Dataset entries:
━━━━━━━━━━━━━━━━━━━━

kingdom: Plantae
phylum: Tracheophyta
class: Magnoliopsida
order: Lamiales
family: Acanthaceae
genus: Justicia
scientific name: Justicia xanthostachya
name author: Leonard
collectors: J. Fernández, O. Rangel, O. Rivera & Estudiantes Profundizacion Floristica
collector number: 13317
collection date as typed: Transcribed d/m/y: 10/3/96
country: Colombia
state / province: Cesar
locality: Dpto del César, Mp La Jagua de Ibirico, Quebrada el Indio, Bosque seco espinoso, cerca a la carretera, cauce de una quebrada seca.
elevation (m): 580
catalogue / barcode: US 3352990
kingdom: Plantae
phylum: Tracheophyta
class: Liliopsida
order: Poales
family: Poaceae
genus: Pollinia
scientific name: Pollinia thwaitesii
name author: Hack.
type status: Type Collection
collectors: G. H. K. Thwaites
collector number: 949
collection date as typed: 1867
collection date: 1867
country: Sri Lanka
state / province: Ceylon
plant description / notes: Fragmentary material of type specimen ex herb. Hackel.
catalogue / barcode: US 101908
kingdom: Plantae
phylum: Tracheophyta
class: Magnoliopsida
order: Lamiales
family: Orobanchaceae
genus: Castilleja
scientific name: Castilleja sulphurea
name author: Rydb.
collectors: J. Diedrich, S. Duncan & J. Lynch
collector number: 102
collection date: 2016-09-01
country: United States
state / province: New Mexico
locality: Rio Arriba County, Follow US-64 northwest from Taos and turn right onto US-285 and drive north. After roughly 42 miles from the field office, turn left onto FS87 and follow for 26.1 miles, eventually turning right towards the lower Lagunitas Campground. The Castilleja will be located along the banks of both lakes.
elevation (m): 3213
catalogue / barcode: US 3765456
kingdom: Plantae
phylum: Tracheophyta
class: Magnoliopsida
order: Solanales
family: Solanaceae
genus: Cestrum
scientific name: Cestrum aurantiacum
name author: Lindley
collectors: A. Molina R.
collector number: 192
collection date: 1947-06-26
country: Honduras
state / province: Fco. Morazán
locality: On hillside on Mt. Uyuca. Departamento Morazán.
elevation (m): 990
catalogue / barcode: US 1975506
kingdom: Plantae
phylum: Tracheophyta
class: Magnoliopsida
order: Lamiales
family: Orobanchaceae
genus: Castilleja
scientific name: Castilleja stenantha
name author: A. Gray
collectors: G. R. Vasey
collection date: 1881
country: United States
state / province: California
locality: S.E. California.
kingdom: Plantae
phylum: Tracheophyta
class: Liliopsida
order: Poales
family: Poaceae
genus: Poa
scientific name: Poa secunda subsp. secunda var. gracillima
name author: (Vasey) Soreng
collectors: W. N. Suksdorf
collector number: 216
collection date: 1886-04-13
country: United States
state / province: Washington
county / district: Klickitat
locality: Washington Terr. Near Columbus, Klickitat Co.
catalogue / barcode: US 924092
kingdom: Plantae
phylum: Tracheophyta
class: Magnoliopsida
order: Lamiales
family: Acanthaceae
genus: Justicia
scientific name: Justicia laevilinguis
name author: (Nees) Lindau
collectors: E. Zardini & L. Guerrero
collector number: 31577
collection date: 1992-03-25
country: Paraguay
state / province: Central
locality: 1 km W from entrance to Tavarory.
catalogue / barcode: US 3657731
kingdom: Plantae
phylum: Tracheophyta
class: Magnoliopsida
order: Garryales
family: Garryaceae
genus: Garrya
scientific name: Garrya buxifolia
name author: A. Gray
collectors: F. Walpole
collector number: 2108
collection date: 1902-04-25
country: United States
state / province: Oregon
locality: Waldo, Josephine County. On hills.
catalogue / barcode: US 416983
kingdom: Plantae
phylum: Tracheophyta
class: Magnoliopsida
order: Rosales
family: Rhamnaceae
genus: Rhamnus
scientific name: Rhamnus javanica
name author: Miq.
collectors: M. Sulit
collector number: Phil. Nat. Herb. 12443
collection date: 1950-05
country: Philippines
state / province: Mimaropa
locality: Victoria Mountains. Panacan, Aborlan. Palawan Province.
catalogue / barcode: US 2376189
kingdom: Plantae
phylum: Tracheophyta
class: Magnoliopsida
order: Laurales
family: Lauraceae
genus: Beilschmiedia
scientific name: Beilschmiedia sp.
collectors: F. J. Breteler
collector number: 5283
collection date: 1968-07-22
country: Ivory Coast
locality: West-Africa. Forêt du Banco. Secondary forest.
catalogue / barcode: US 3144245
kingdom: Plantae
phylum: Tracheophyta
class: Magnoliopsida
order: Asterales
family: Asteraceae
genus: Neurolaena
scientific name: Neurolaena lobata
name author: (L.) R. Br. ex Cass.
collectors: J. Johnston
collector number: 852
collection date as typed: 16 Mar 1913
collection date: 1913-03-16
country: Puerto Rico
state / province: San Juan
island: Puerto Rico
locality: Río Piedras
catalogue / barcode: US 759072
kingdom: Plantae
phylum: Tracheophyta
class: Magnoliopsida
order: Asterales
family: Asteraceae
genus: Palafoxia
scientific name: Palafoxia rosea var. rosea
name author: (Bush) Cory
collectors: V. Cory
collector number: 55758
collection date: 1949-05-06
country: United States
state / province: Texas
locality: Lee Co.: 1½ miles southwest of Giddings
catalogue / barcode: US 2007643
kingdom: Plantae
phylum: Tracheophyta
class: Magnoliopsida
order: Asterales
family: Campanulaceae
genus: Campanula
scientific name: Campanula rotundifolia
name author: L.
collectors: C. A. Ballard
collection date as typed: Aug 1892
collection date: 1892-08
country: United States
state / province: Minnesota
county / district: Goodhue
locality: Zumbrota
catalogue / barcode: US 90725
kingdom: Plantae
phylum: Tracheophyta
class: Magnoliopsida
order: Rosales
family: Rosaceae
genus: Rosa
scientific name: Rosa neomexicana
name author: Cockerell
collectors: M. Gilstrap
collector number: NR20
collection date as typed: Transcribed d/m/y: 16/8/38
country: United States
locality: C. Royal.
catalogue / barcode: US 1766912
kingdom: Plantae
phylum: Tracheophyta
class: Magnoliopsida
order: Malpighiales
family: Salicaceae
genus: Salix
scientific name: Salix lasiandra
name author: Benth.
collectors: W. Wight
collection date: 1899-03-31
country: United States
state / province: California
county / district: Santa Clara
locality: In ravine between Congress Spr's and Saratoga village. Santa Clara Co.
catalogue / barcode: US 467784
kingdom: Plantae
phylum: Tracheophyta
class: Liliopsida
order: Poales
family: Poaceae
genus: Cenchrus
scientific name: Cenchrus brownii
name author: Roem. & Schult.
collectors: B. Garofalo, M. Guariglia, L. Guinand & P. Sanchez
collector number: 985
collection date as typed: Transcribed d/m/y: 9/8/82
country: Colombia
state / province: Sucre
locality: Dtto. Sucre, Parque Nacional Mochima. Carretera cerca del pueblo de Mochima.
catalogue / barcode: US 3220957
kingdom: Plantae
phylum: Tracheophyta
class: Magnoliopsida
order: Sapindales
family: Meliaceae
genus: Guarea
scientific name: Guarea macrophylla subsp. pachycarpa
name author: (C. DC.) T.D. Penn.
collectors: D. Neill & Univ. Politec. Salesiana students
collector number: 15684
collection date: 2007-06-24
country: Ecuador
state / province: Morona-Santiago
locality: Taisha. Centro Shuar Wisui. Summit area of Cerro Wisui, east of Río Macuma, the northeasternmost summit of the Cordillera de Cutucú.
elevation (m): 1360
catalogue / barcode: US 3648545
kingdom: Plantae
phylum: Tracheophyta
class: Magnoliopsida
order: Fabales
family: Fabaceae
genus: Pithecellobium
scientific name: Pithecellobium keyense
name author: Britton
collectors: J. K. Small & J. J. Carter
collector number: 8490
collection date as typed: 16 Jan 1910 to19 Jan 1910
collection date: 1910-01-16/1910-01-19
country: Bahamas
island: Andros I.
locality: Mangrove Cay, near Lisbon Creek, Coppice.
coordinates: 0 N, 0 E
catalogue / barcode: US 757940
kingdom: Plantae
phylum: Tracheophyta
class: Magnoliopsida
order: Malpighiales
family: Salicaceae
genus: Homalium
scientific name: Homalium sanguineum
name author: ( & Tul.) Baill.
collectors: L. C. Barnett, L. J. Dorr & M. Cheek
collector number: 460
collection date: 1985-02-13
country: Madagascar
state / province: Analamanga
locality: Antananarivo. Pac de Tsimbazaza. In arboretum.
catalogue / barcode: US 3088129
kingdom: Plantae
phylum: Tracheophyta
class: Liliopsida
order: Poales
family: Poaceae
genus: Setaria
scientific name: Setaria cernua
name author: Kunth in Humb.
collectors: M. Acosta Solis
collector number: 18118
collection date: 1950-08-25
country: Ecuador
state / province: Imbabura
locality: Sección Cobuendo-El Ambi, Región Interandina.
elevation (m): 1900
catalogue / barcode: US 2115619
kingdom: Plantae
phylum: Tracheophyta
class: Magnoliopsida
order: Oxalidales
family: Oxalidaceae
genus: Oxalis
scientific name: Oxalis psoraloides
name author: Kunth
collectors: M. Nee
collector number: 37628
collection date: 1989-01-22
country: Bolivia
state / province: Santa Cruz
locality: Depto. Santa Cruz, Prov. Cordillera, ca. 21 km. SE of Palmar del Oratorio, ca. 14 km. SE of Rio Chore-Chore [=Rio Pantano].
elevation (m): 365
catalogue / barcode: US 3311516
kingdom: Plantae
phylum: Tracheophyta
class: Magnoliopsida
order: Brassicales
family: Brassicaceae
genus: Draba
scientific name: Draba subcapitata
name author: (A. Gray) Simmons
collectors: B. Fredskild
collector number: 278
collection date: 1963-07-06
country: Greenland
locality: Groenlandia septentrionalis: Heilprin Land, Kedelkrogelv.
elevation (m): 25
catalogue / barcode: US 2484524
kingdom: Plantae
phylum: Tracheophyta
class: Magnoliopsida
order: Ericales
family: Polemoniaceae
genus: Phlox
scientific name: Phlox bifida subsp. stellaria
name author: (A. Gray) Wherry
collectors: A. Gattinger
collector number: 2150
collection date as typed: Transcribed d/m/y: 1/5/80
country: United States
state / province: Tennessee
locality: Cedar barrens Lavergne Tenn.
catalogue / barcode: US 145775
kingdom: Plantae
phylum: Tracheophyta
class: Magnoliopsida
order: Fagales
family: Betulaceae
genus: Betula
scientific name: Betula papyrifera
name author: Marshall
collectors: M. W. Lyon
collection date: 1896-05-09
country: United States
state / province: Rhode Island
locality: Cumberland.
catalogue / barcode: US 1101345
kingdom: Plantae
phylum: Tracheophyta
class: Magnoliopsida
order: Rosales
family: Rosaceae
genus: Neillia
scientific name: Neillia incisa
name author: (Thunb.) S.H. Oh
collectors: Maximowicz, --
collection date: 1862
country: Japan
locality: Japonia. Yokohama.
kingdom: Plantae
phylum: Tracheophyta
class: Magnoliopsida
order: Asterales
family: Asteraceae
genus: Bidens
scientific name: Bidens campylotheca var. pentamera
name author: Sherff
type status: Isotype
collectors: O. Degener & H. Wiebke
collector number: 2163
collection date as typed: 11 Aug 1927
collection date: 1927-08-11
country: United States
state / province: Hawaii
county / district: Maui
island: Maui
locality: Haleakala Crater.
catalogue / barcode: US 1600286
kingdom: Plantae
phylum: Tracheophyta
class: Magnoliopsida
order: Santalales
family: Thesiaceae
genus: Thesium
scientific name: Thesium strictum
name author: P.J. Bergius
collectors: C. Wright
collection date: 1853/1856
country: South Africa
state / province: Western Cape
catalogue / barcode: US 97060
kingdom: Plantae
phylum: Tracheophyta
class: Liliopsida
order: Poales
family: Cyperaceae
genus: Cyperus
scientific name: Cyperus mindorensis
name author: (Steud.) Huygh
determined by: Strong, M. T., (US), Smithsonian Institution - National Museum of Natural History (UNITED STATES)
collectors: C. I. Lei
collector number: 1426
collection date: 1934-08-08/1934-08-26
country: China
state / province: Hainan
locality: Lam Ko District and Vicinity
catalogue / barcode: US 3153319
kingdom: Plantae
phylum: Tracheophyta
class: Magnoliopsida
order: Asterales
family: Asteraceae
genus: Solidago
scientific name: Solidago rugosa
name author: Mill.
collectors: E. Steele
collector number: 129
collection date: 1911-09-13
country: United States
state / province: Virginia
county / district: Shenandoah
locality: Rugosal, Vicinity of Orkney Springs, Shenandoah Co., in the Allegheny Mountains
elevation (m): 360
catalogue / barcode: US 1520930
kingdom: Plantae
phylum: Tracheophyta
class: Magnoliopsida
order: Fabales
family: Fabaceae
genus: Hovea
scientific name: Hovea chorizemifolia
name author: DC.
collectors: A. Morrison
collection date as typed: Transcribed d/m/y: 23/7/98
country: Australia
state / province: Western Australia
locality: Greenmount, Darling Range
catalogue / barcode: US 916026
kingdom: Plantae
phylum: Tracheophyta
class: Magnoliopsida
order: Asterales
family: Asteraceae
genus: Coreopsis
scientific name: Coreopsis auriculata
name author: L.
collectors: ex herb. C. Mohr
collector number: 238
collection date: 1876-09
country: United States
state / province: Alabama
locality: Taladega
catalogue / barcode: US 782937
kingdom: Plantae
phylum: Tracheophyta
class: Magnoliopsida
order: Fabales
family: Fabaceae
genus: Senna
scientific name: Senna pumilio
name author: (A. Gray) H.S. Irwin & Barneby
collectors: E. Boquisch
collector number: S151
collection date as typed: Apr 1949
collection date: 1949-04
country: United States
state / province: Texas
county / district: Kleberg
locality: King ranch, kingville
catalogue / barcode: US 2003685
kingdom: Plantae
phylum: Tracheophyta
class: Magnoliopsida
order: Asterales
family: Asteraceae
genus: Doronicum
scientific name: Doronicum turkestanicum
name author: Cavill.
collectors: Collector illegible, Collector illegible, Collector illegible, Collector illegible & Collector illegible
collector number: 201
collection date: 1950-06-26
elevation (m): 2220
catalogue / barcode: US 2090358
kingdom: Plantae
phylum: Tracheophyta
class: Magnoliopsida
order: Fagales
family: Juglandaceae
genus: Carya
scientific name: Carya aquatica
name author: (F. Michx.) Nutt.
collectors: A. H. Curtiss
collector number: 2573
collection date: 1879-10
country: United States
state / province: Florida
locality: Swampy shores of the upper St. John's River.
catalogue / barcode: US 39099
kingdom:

━━━━━━━━━━━━━━━━━━━━

Work to be completed: Put everything from the start of the listing down to the line containing "collector number: 13317" into a two-column CSV with the headers "field" and "value", one row per line. Wrap each field in double quotes and replace any line breaks with spaces.

Answer for this exercise:
field,value
"kingdom:","Plantae"
"phylum:","Tracheophyta"
"class:","Magnoliopsida"
"order:","Lamiales"
"family:","Acanthaceae"
"genus:","Justicia"
"scientific name:","Justicia xanthostachya"
"name author:","Leonard"
"collectors:","J. Fernández, O. Rangel, O. Rivera & Estudiantes Profundizacion Floristica"
"collector number:","13317"